William \(Bill\) Vaughn

You can tell by picking up the ProcessID as you execute... if the PID is
different you get a new pool.
Simple threading from a single process should share the same pool, but
remember you can't share connections across threads until 2.0 and then you
still have to serialize (MARS).

--
____________________________________
William (Bill) Vaughn
Author, Mentor, Consultant
Microsoft MVP
www.betav.com/blog/billva
www.betav.com
Please reply only to the newsgroup so that others can benefit.
This posting is provided "AS IS" with no warranties, and confers no rights.
__________________________________
 
P

Pablo Castro [MS]

Just to confirm: code running as a result of calling QueueUserWorkItem will
run in threads from the CLR thread-pool and will be in the same
process/appdomain as the caller, so it will effectively share the same
connection pool.

To minimize pool fragmentation you need to make sure all the thing Bill
pointed below are the same (connection string, NT identity, etc.)

If you post a lot of work-items, one thing you can do is to use a
ThreadStatic varaible (a TLS slot in Win32 terms) to store a connection
per-thread; that way you don't need to open/close connections (assuming that
all threads hit always the same database with the same identity), you simply
check the thread-static variable; if it's empty, open a new one, otherwise
use the one that's there; since it's thread-static, no synchronization is
needed because only your thread is using it. You need to make absolutely
sure that you don't hand out the connection reference to any other component
that may re-use it in another thread.

--
Pablo Castro
Program Manager - ADO.NET Team
Microsoft Corp.

This posting is provided "AS IS" with no warranties, and confers no rights.
 
M

Marauderz

All the parameters do seem to be the same, and as I mentioned the strange
thing is, using Perfmon I can see that under .Net Data the "# Pooled And Non
Pooled Connections" have raised considerably during heavy load, up to oh...
800... that's not good right?
 
W

William \(Bill\) Vaughn

Right. That's not good.
It means you're leaking connections. Check out the postings here and in
articles on my website about managing the connection pool.

--
____________________________________
William (Bill) Vaughn
Author, Mentor, Consultant
Microsoft MVP
www.betav.com/blog/billva
www.betav.com
Please reply only to the newsgroup so that others can benefit.
This posting is provided "AS IS" with no warranties, and confers no rights.
__________________________________
 
J

John Bailo

Do these same effects occur if I call the same web method, which inserts
a record, several times asynchronously?

Or does aspnet_wp.exe effectively act as the *same* connection pool?

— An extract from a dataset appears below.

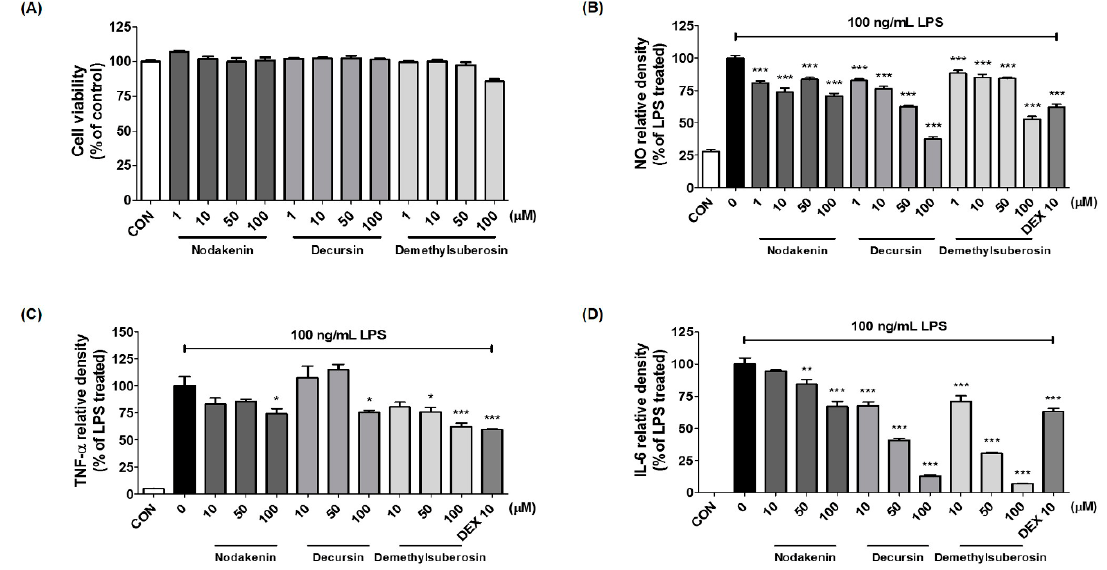
Figure 6. Effects of three compounds nodakenin, decursin, and demethylsuberosin on ( A ) cell viability and the secretion of ( B ) NO, ( C ) TNF- α , and ( D ) IL-6 cytokines. Data represent the mean ± SEM of duplicate determinations from three independent experiments. * p < 0.05, ** p < 0.001, and *** p < 0.0001 were calculated from comparisons with LPS stimulation values.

Will another web service, running on that web server, share the same
connection pool?
 
J

John Bailo

William said:
Right. That's not good.
It means you're leaking connections. Check out the postings here and in
articles on my website about managing the connection pool.

I read your article ( great analogy ) but I'm still not sure what you
mean by "leaking" connections. For example, you mention .Close()

Well, I thought the point of the pool is that even when I do a .Close()
the pipe to the database remains in memory so the next time an .Open()
occurs with the same connection string that is used rather than open a
new one ( unless there are none available ).

The big problem for me is ( and this has been documented many times )
that if a database server goes down, there's no way to "cleanup" the
pool explicitly and so each and every open connection has to be /tried/
before a good one can be found.
 
W

William \(Bill\) Vaughn

This (serious oversight) has been fixed in the 2.0 Framework... if that's
any consolation.

--
____________________________________
William (Bill) Vaughn
Author, Mentor, Consultant
Microsoft MVP
www.betav.com/blog/billva
www.betav.com
Please reply only to the newsgroup so that others can benefit.
This posting is provided "AS IS" with no warranties, and confers no rights.